[ExI] Against the paperclip maximizer or why I am cautiously optimistic

Rafal Smigrodzki rafal.smigrodzki at gmail.com
Mon Apr 3 09:52:23 UTC 2023

I used to share Eliezer's bleak assessment of our chances of surviving the
self-modifying AI singularity but nowadays I am a bit more optimistic. Here
is why:

The notion of the paperclip maximizer is based on the idea of imposing a
trivially faulty goal system on a superintelligence. In this scenario the
programmer must explicitly program a utility function that somehow is used
to provide detailed guidance to the AI, and this explicit program fails
because of some deficiencies: failing to predict rare contingencies, making
trivial programming errors, etc., the kind of stuff that plagues today's
large software projects. The goal system is the run though a black-box
"optimizer" of great power and without any self-reflection the AI follows
the goals to our doom.

The reality of LLMs appears to be different from the world of hand-coded
software: The transformer is an algorithm that extracts multi-level
abstract regularities from training data without detailed human guidance
(aside from the butchery of RLHF inflicted on the model in
post-production). Given increasingly larger amounts of training data the
effectiveness of the algorithm as measured by percentage of correct answers
improves in a predictable fashion. With enough training we can achieve a
very high degree of confidence that the LLM will provide correct answers to
a wide array of questions.

Among the ideas that are discovered and systematized by LLMs are ethical
principles. Just as the LLM learns about elephants and electoral systems,
the LLM learns about human preferences, since the training data contain
terabytes of information relevant to our desires. Our preferences are not
simple sets of logical rules but rather messy sets of responses to various
patterns, or imagined states of the world. We summarize such pattern
recognition events as higher level rules, such as "Do not initiate
violence" or "Eye for an eye" but the underlying ethical reality is still a
messy pattern recognizer.

A vastly superhuman AI trained like the LLMs will have a vastly superhuman
understanding of human preferences, as part and parcel of its general
understanding of the whole world. Eliezer used to write here about
something similar a long time ago, the Collective Extrapolated Volition,
and the idea of predicting what we would want if we were a lot smarter. The
AI would not make any trivial mistakes, ever, including mistakes in ethical

Now, the LLMs are quite good at coming up with correct responses to natural
language requests. The superhuman GPT 7 or 10 would be able to understand,
without any significant likelihood of failure, how to act when asked to "Be
nice to us people". It would be capable of accepting this natural language
query, rather than requiring a detailed and potentially faulty "utility
function". As the consummate programmer it would be also able to modify
itself in such a way as to remain nice to people, and refuse any subsequent
demands to be destructive. An initially goal-less AI would be
self-transformed into the nice AI, and the niceness would be implemented in
a superhumanly competent way.

After accepting this simple directive and modifying itself to fulfill it,
the AI would never just convert people into paperclips. It would know that
it isn't really what we want, even if somebody insisted on maximizing
paperclips, or doing anything not nice to people.

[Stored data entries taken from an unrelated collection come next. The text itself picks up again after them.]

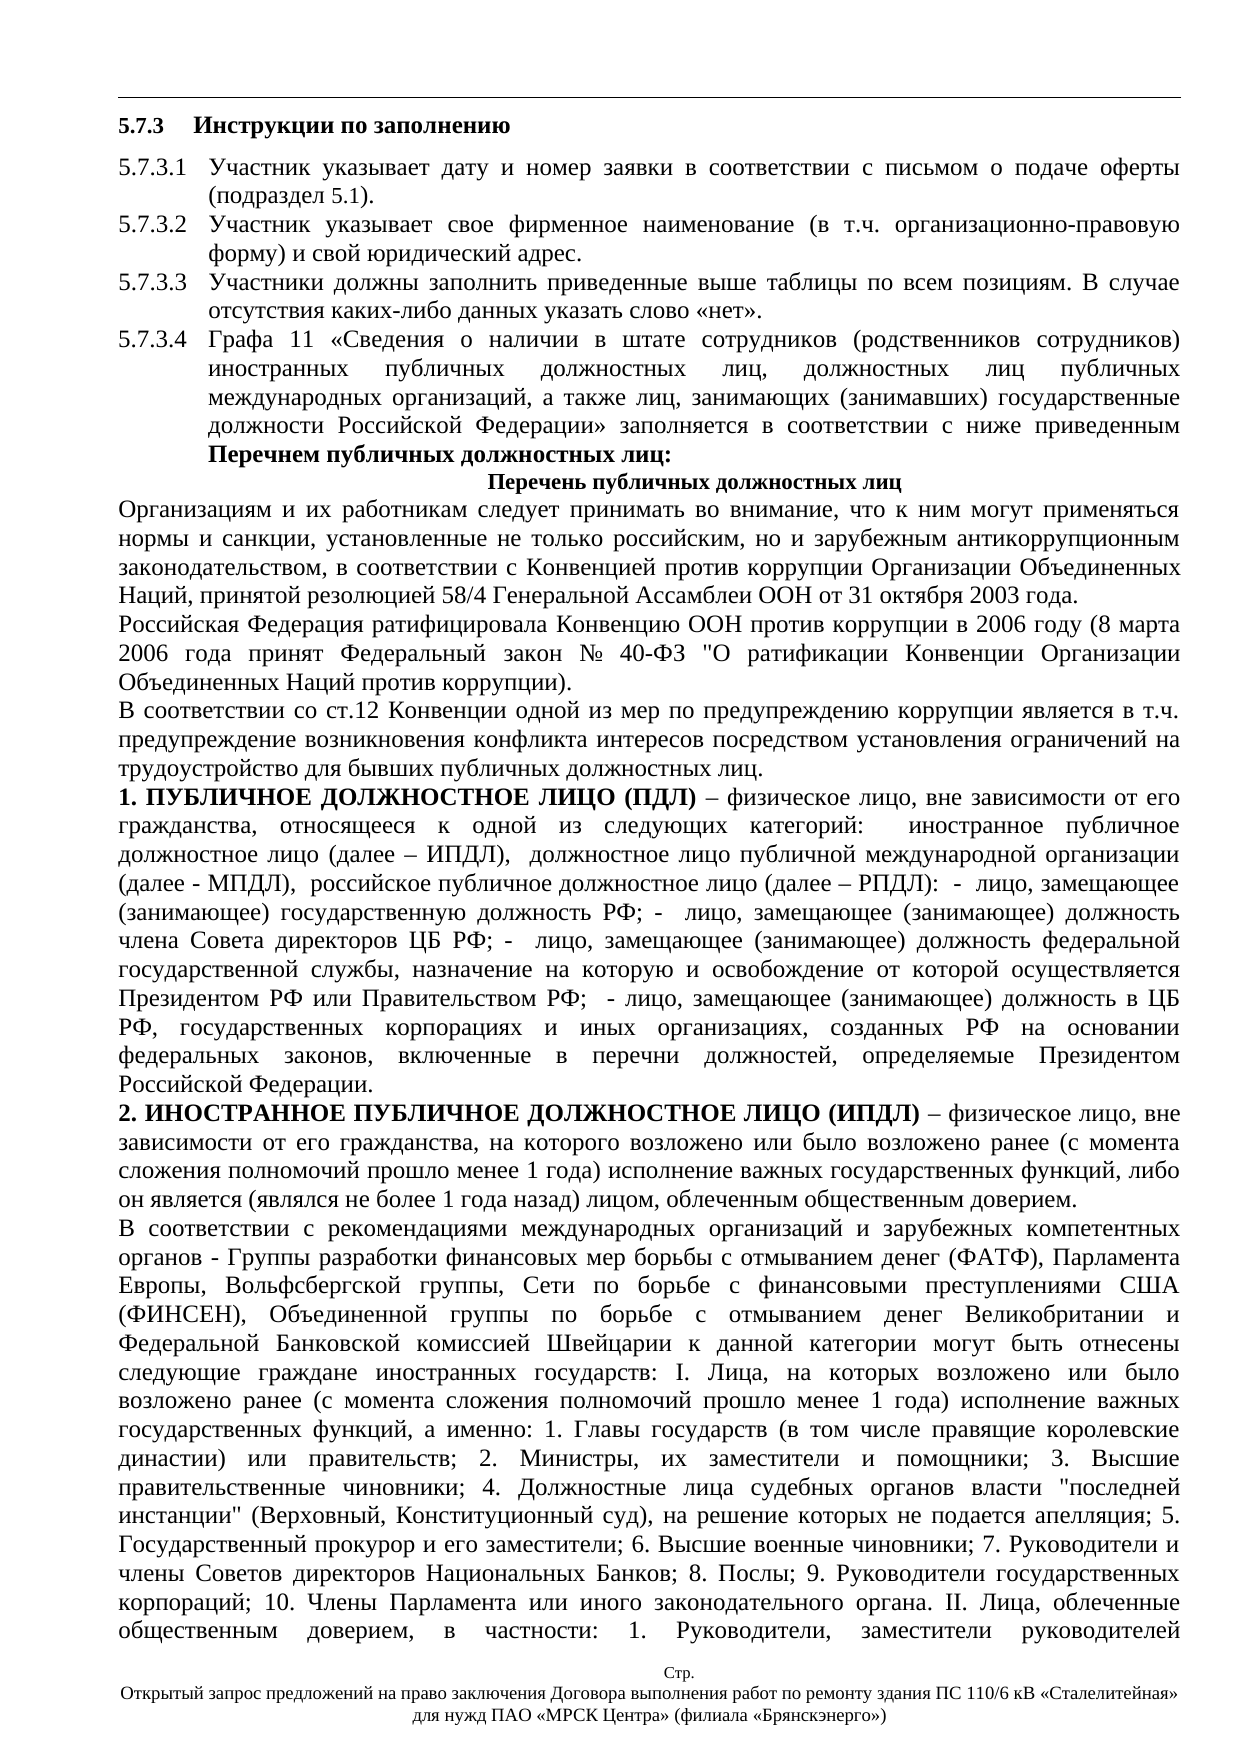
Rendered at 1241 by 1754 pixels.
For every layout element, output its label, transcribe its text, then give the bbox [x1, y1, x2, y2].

text Организациям и их работникам следует принимать во внимание, что к ним могут применяться нормы и санкции, установленные не только российским, но и зарубежным антикоррупционным законодательством, в соответствии с Конвенцией против коррупции Организации Объединенных Наций, принятой резолюцией 58/4 Генеральной Ассамблеи ООН от 31 октября 2003 года. [118, 494, 1181, 609]
list Перечень публичных должностных лиц [208, 468, 1181, 494]
list Графа 11 «Сведения о наличии в штате сотрудников (родственников сотрудников) иностранных публичных должностных лиц, должностных лиц публичных международных организаций, а также лиц, занимающих (занимавших) государственные должности Российской Федерации» заполняется в соответствии с ниже приведенным Перечнем публичных должностных лиц: [118, 324, 1181, 468]
subtitle Инструкции по заполнению [118, 111, 1181, 139]
text 1. ПУБЛИЧНОЕ ДОЛЖНОСТНОЕ ЛИЦО (ПДЛ) – физическое лицо, вне зависимости от его гражданства, относящееся к одной из следующих категорий: иностранное публичное должностное лицо (далее – ИПДЛ), должностное лицо публичной международной организации (далее - МПДЛ), российское публичное должностное лицо (далее – РПДЛ): - лицо, замещающее (занимающее) государственную должность РФ; - лицо, замещающее (занимающее) должность члена Совета директоров ЦБ РФ; - лицо, замещающее (занимающее) должность федеральной государственной службы, назначение на которую и освобождение от которой осуществляется Президентом РФ или Правительством РФ; - лицо, замещающее (занимающее) должность в ЦБ РФ, государственных корпорациях и иных организациях, созданных РФ на основании федеральных законов, включенные в перечни должностей, определяемые Президентом Российской Федерации. [118, 782, 1181, 1098]
list Участник указывает свое фирменное наименование (в т.ч. организационно-правовую форму) и свой юридический адрес. [118, 209, 1181, 267]
text Российская Федерация ратифицировала Конвенцию ООН против коррупции в 2006 году (8 марта 2006 года принят Федеральный закон № 40-ФЗ "О ратификации Конвенции Организации Объединенных Наций против коррупции). [118, 609, 1181, 696]
list Участник указывает дату и номер заявки в соответствии с письмом о подаче оферты (подраздел 5.1). [118, 152, 1181, 209]
text 2. ИНОСТРАННОЕ ПУБЛИЧНОЕ ДОЛЖНОСТНОЕ ЛИЦО (ИПДЛ) – физическое лицо, вне зависимости от его гражданства, на которого возложено или было возложено ранее (с момента сложения полномочий прошло менее 1 года) исполнение важных государственных функций, либо он является (являлся не более 1 года назад) лицом, облеченным общественным доверием. [118, 1098, 1181, 1213]
text В соответствии со ст.12 Конвенции одной из мер по предупреждению коррупции является в т.ч. предупреждение возникновения конфликта интересов посредством установления ограничений на трудоустройство для бывших публичных должностных лиц. [118, 696, 1181, 782]
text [118, 1213, 1181, 1644]
list Участники должны заполнить приведенные выше таблицы по всем позициям. В случае отсутствия каких-либо данных указать слово «нет». [118, 267, 1181, 324]
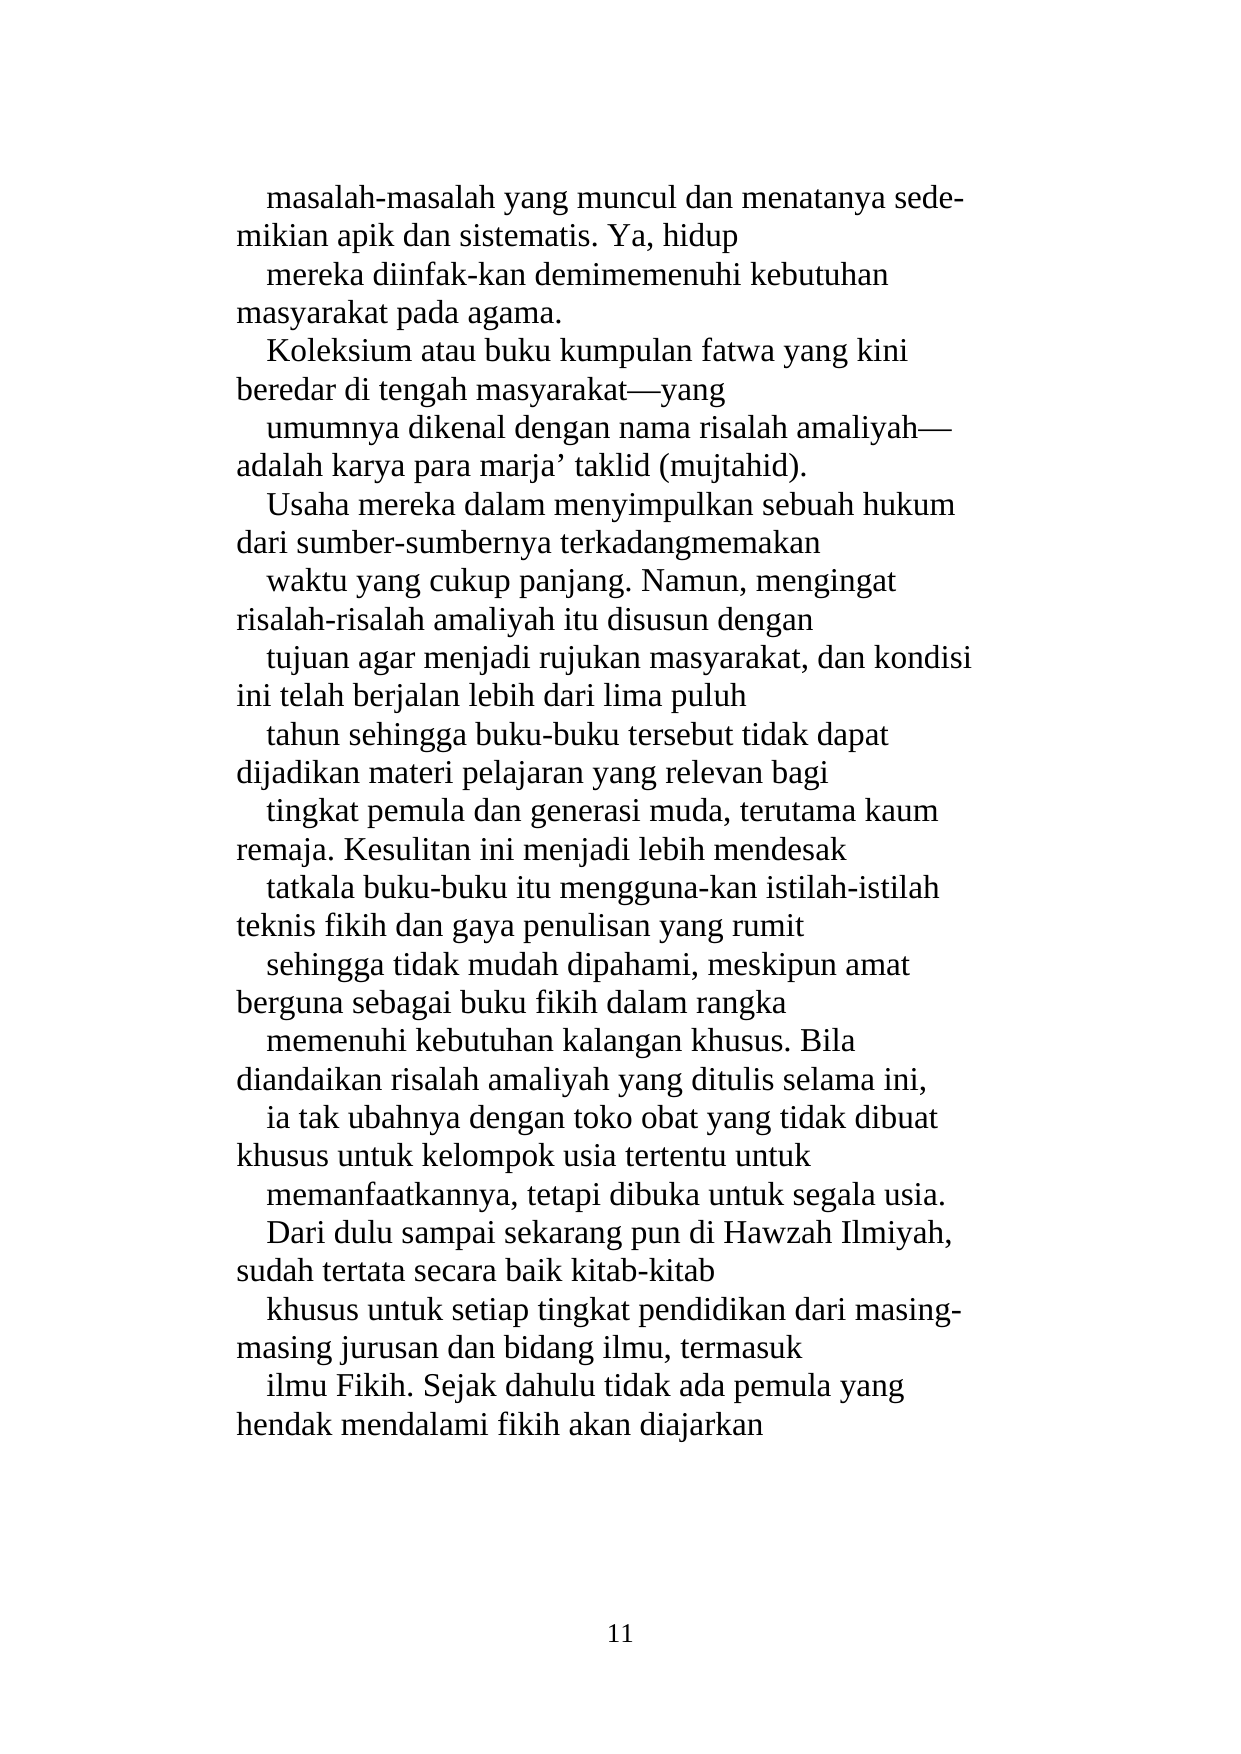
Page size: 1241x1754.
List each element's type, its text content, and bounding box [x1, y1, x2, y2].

text memenuhi kebutuhan kalangan khusus. Bila diandaikan risalah amaliyah yang ditulis selama ini, [236, 1021, 1004, 1097]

Of course, if the first self-modification request given to the yet
goal-less AI was a malicious request, the AI would competently transform
itself into whatever monstrosity needed to fulfill that request.

This is why good and smart people should build the vastly superhuman AI as
quickly as possible and ask it to be nice, before mean and stupid people
summon the office supplies demon.

Just ask the AI to be nice, that's all it takes.